▶ _Your instructions_
Write out the lines from the one containing "39 min. Deviations" through the end of the lines, leaving the pictures out.

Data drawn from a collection

--------------------------------------------------

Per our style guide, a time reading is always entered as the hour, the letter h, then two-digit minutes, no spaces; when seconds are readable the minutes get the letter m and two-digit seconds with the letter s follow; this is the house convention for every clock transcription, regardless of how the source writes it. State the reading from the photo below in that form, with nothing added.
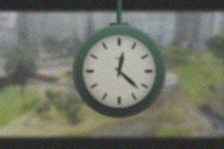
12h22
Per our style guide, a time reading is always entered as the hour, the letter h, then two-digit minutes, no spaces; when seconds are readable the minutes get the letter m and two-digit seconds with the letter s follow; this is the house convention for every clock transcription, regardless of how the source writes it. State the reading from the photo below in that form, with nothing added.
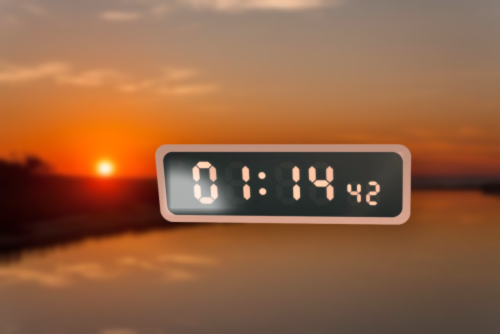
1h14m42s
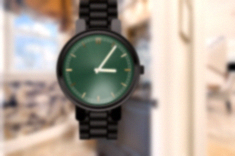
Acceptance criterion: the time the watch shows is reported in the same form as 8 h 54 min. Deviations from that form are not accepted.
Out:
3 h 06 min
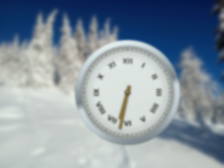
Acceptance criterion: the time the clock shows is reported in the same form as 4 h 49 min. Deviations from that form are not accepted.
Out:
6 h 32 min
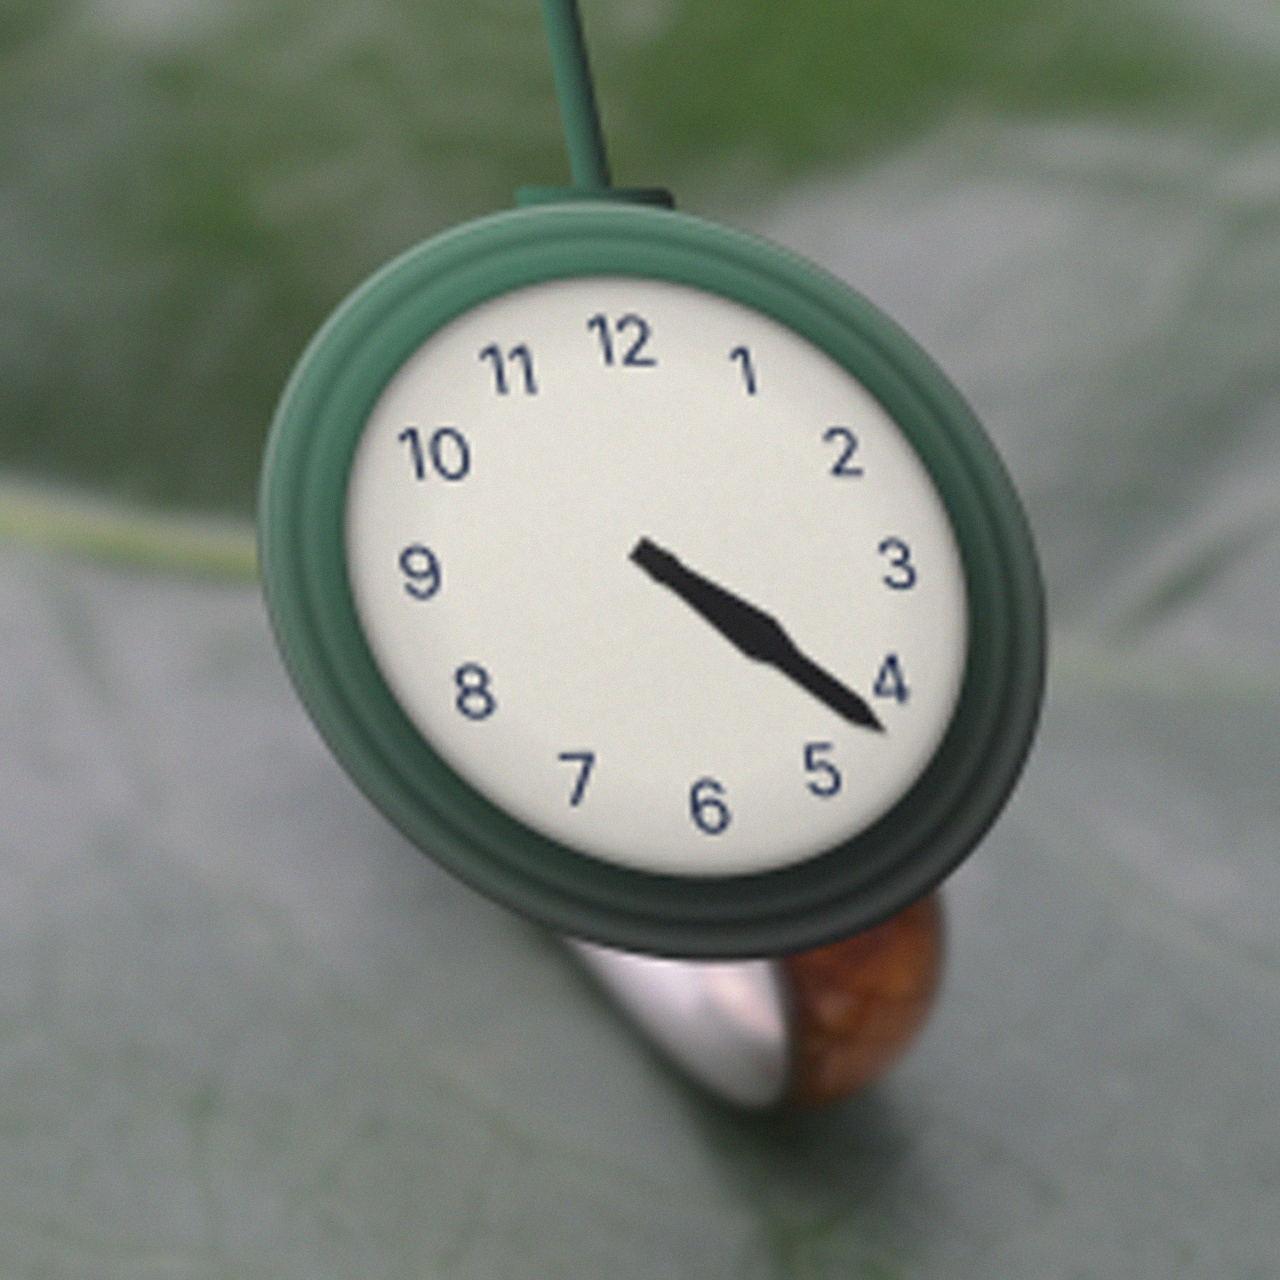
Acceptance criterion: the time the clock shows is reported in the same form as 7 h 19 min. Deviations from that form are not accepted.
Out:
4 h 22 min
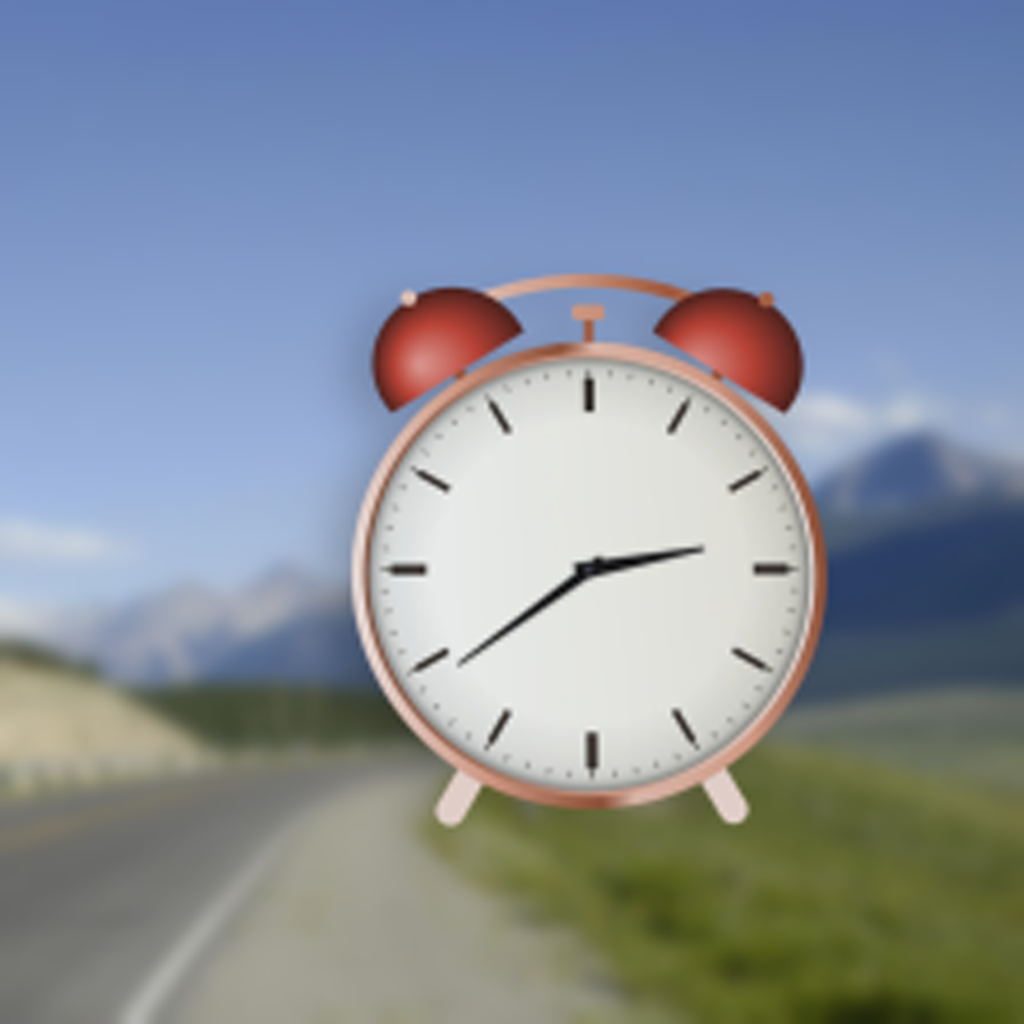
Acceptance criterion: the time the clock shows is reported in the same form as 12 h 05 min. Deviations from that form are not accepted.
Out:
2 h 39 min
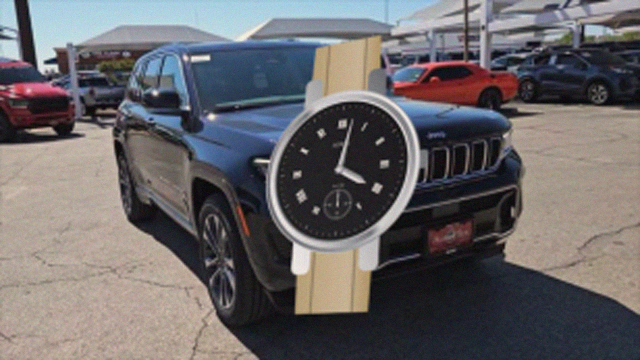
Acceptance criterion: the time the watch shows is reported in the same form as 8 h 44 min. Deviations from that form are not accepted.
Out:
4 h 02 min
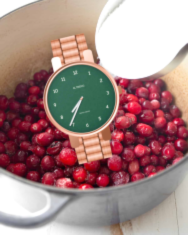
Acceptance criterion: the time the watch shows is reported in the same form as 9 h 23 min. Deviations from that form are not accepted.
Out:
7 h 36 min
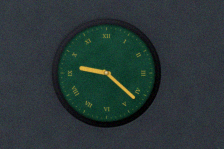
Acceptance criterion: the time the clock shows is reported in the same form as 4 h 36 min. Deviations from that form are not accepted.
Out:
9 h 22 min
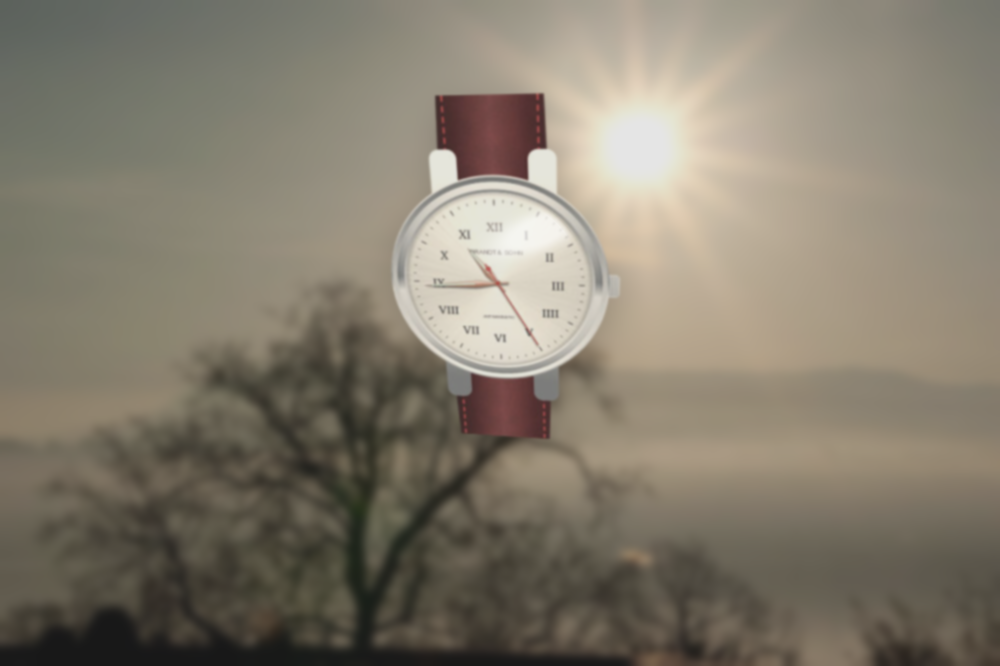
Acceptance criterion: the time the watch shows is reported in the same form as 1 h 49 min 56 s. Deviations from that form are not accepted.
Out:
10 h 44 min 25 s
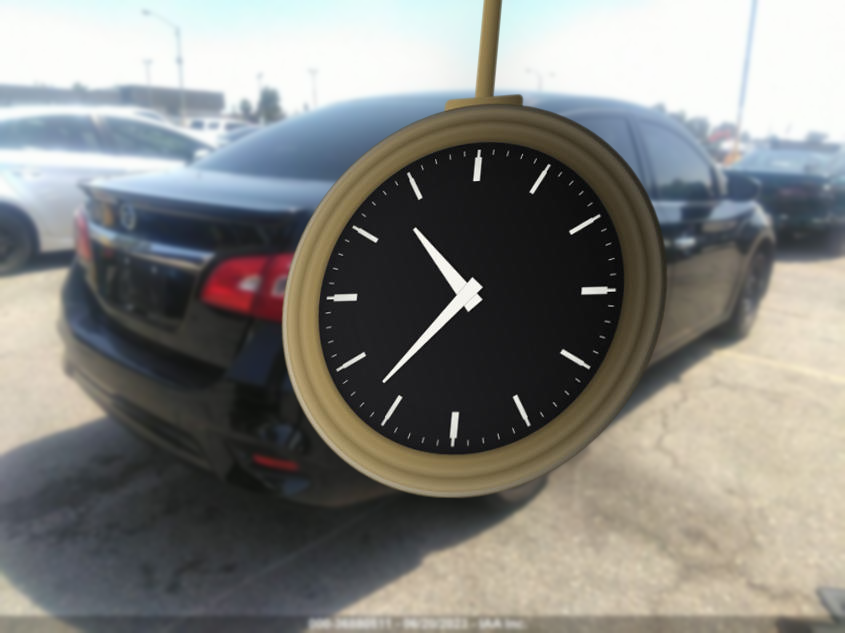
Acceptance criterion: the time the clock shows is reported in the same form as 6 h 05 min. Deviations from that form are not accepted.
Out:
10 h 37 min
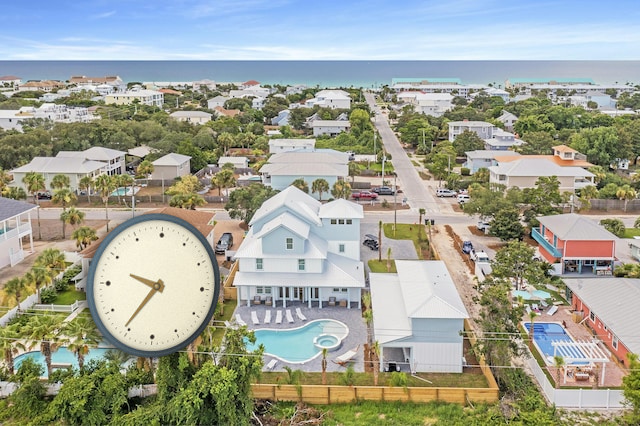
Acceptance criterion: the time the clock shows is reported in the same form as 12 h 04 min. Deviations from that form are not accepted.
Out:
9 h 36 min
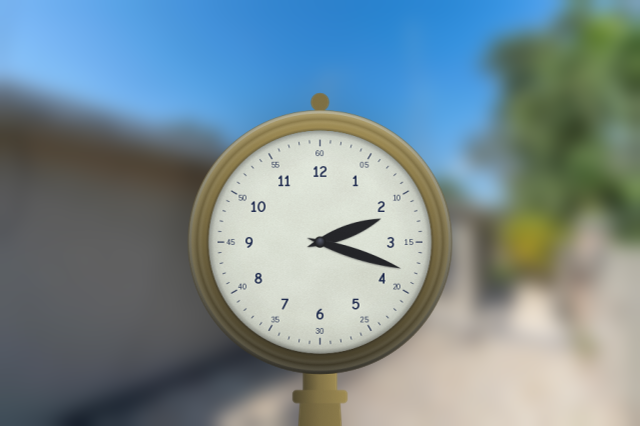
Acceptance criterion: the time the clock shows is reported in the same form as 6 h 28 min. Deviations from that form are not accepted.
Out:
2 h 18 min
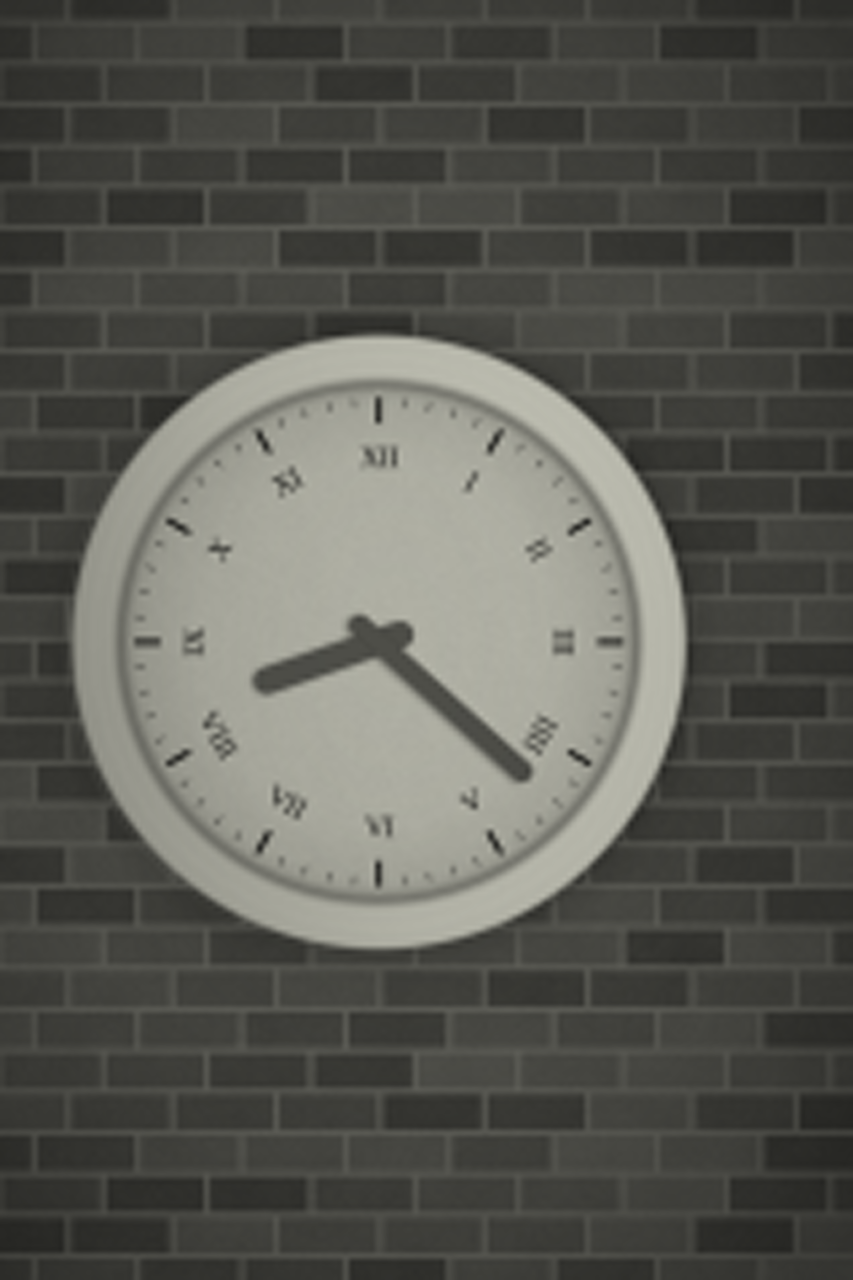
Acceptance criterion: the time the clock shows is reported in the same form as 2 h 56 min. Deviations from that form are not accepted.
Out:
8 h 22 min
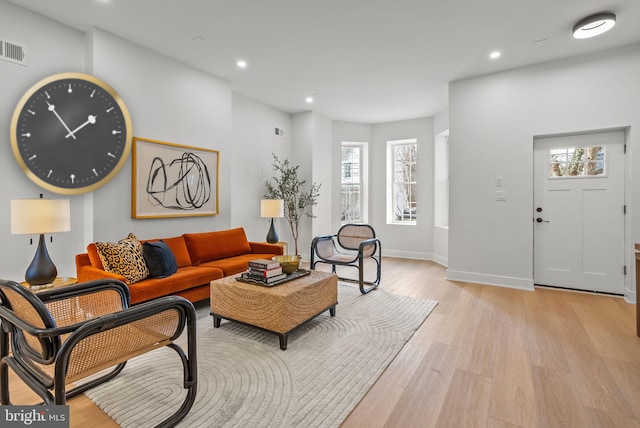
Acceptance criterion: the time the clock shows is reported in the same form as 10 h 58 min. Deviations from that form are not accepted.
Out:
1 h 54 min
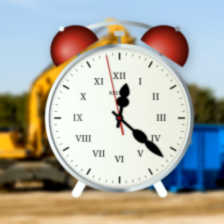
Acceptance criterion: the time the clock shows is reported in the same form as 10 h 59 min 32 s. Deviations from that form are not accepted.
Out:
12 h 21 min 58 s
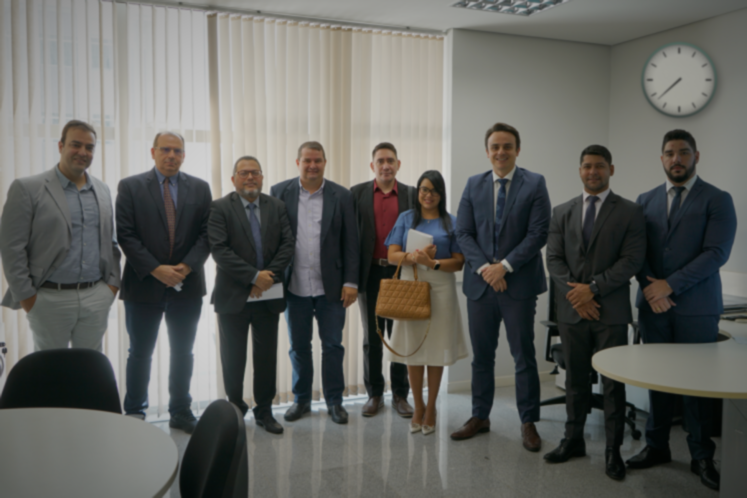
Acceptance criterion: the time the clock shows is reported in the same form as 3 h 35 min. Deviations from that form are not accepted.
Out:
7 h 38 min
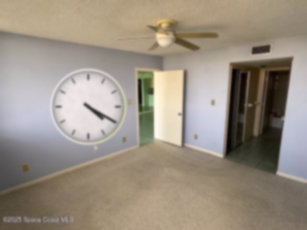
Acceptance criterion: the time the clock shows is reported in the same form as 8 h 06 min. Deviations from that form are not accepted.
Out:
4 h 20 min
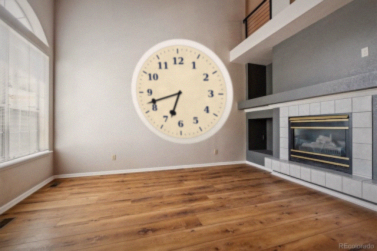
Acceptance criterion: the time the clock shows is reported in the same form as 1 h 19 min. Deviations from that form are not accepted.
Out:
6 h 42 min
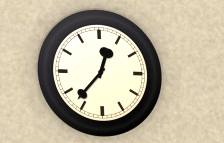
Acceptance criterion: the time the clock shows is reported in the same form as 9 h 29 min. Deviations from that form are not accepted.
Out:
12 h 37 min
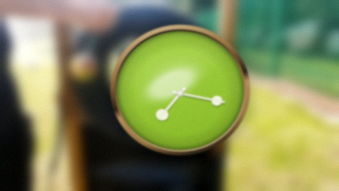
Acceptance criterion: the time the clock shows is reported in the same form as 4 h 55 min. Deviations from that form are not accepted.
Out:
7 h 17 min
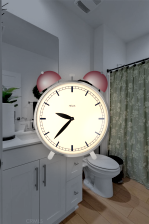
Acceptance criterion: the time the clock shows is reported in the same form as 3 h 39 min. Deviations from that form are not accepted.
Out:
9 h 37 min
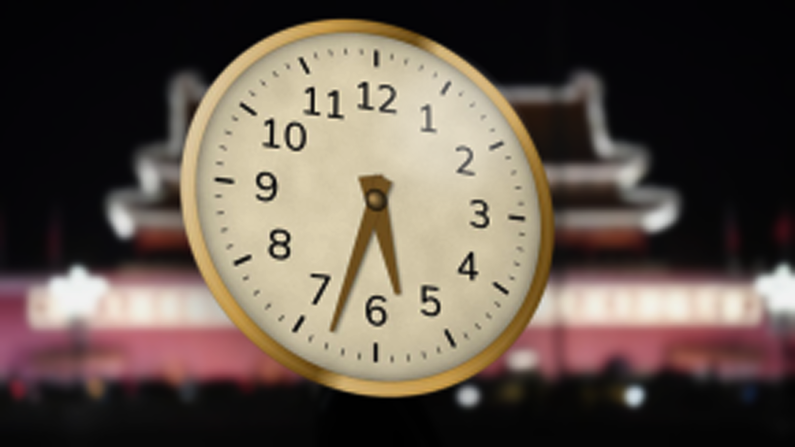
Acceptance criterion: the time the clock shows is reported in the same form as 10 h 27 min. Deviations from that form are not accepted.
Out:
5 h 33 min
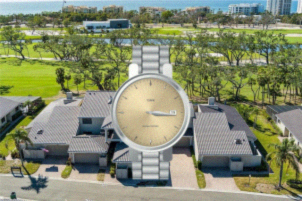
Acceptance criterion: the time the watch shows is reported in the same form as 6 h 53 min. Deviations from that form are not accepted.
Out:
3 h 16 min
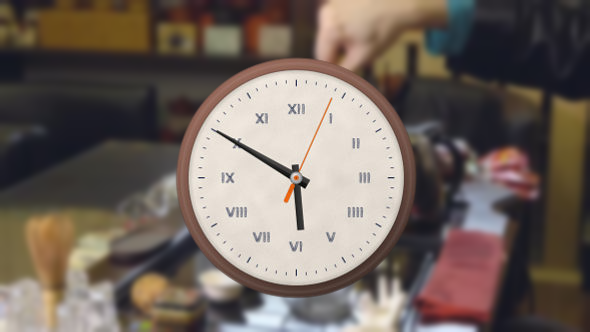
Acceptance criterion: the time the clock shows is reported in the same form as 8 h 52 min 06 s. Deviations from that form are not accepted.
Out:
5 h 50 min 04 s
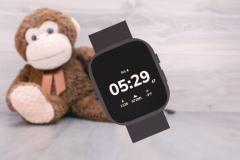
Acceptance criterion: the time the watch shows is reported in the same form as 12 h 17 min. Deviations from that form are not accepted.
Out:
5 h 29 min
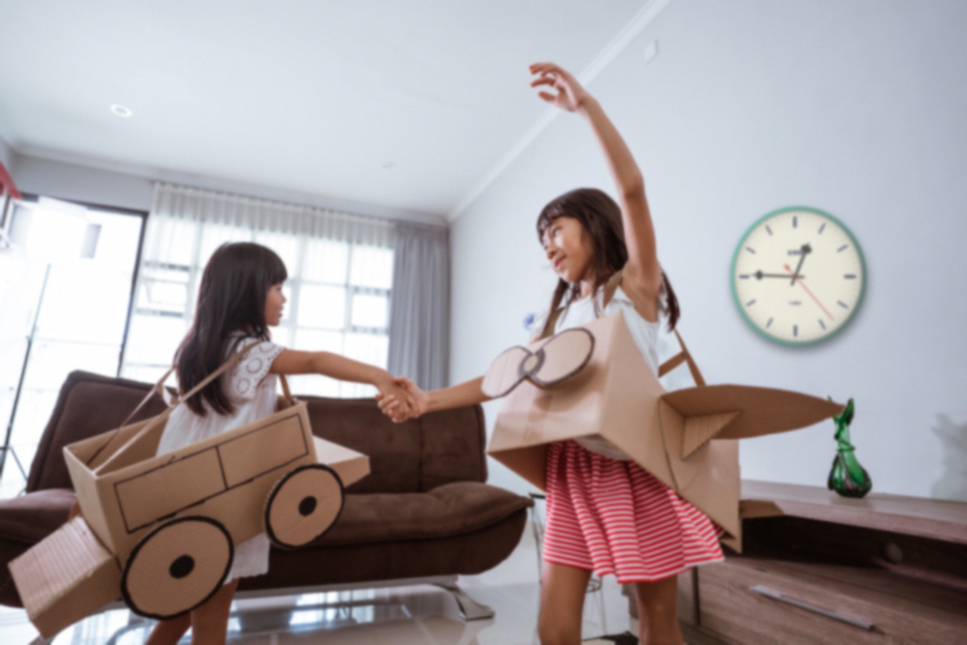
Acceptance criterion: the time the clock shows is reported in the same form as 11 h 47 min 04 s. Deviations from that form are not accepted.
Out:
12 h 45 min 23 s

--------------------------------------------------

▶ _Result_
Acceptance criterion: the time the clock shows is reported in the same form as 3 h 39 min. Deviations from that form are not accepted.
Out:
9 h 37 min
Acceptance criterion: the time the clock shows is reported in the same form as 10 h 27 min. Deviations from that form are not accepted.
Out:
5 h 33 min
Acceptance criterion: the time the watch shows is reported in the same form as 6 h 53 min. Deviations from that form are not accepted.
Out:
3 h 16 min
Acceptance criterion: the time the clock shows is reported in the same form as 8 h 52 min 06 s. Deviations from that form are not accepted.
Out:
5 h 50 min 04 s
Acceptance criterion: the time the watch shows is reported in the same form as 12 h 17 min. Deviations from that form are not accepted.
Out:
5 h 29 min
Acceptance criterion: the time the clock shows is reported in the same form as 11 h 47 min 04 s. Deviations from that form are not accepted.
Out:
12 h 45 min 23 s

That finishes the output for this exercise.